Die in Office XP fest verankerte und auch für Windows XP mit dem Internet Explorer geplante Smart-Tag-Funktion stellt eine Art Hypertext-System auf der Basis von XML oder HTML dar (siehe CW 15/01, Seite 18). Im Gegensatz zu Hyperlinks in Auszeichnungssprachen wie HTML bieten Smart Tags allerdings nicht nur Links zu Ressourcen innerhalb oder außerhalb eines Dokuments, ob auf Servern in Web-Seiten oder in anderen Office-Dateien. Vielmehr sind diese Links so angelegt, dass sie automatisch als bestimmter Datentyp erkannt werden können. Damit lassen sie sich auch in Verbindung mit anderen Office-Programmen in vielfältiger Weise nutzen.
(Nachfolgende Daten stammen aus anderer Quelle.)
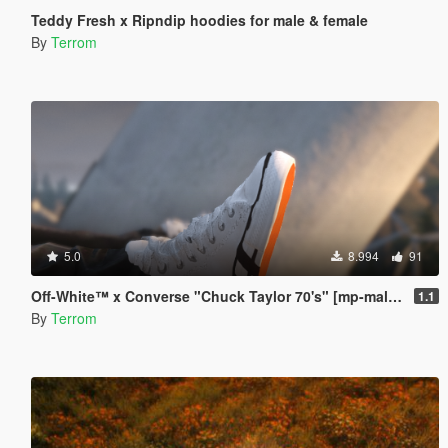
Teddy Fresh x Ripndip hoodies for male & female
By
Terrom
5.0
8.994
91
Off-White™ x Converse "Chuck Taylor 70's" [mp-male & female] (replace)
1.1
By
Terrom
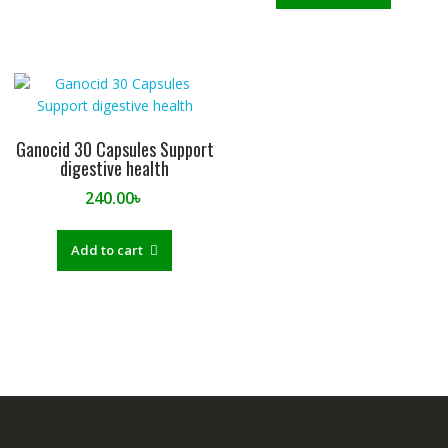
Ganocid 30 Capsules Support
digestive health
240.00
৳
Add to cart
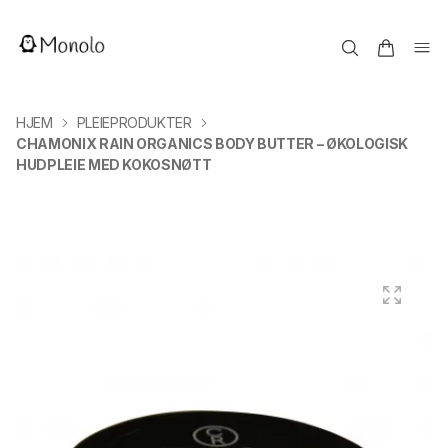
HJEM
PLEIEPRODUKTER
CHAMONIX RAIN ORGANICS BODY BUTTER – ØKOLOGISK
HUDPLEIE MED KOKOSNØTT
Genau hier setzt die Kritik an: Microsoft dient die Smart Tags als benutzerfreundliche Eigenschaft von Windows XP an, mit der sich etwa so lästige Aktionen wie die Umwandlung von kleinen in große Anfangsbuchstaben vereinfachen lasse. Das Unternehmen spricht allgemein von einer kontextsensitiven Funktion in Word, Excel und Outlook, die als Mini-Icons in den Programmfenstern Grundfunktionen wie eben automatische Formatierungen sicherstellen sollen. Der Vorwurf lautet nun aber, mit den Smart Tags ließen sich auch kontextbezogene Verbindungen zu extern irgendwo im Internet liegenden Dokumente herstellen. Bei einer Vorab-Demonstration von Windows XP und dessen Smart-Tag-Funktion zeigte sich allerdings, dass solche Links mehrheitlich auf Microsofts eigenen Online-Dienst Microsoft Network (MSN) verwiesen.
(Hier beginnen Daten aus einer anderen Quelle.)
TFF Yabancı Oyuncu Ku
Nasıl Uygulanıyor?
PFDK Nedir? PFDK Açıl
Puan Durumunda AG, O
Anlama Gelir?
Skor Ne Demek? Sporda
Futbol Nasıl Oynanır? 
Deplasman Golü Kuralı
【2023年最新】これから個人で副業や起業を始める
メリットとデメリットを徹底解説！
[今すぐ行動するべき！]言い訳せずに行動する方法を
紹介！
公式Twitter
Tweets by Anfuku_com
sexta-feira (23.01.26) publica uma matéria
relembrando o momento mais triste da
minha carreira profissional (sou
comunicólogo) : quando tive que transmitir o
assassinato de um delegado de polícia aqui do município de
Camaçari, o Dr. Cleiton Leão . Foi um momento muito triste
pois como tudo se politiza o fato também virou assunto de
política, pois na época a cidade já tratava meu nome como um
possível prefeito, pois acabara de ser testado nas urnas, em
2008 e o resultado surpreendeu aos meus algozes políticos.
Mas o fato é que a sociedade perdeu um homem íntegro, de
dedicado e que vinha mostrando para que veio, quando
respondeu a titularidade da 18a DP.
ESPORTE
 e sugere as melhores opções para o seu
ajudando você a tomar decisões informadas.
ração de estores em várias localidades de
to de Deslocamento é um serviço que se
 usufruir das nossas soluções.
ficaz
Ein wesentliches Argument gegen Smart Tags ist zudem ihre unternehmens-, also Microsoft-eigene Auslegung. Nicht nur setzen sie die flächendeckende Verwendung von Office XP voraus. Vielmehr basieren sie auf einer proprietären Office-Technik. Smart Tags funktionieren ferner nur in Verbindung mit den Microsoft-Produkten Word, Excel und Internet Explorer.
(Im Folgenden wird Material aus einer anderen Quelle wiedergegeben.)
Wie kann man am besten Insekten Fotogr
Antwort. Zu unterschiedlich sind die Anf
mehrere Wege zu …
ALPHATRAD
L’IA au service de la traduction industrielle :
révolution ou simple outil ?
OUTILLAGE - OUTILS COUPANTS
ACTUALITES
Smart-Tag-Recognizer können entweder auf XML-Basis in Verbindung mit dem "Smart Tag XML List Schema" erstellt werden oder in Form von HTML-Code zur Einbettung in eine Web-Seite. Für den automatisierten, dynamischen Zugriff auf Smart Tags empfiehlt Microsoft allerdings die Entwicklung von Smart-Tag-DLLs (Dynamic Link Libraries) auf der Basis von Visual Basic und COM - Microsoft-Sprachen beziehungsweise -Techniken also.

Die Kritik setzt ferner an einem anderen Punkt an: Smart Tags machen Begriffe durch eine Unterstreichung deutlich. Diese Kennzeichnung wird auch auf Dokumenten aktiv, die irgendwo auf Internet-Seiten von beliebigen Web-Dienstleistern liegen und die Smart Tags unterstützen. Genau diese Veränderung der ursprünglichen Inhalte von fremden Dokumenten sei juristisch sehr problematisch und könnte Microsoft im Kartellrechtsverfahren weiteren Ärger einbringen.

Die Gates-Company verweist darauf, dass die Smart-Tag-Funktion bei der Installation von Windows XP von Haus aus abgeschaltet sei. Zudem könnten Betreiber von Internet-Angeboten ihre Seiten so einstellen, dass eine durch Smart Tags verursachte Veränderung verhindert wird.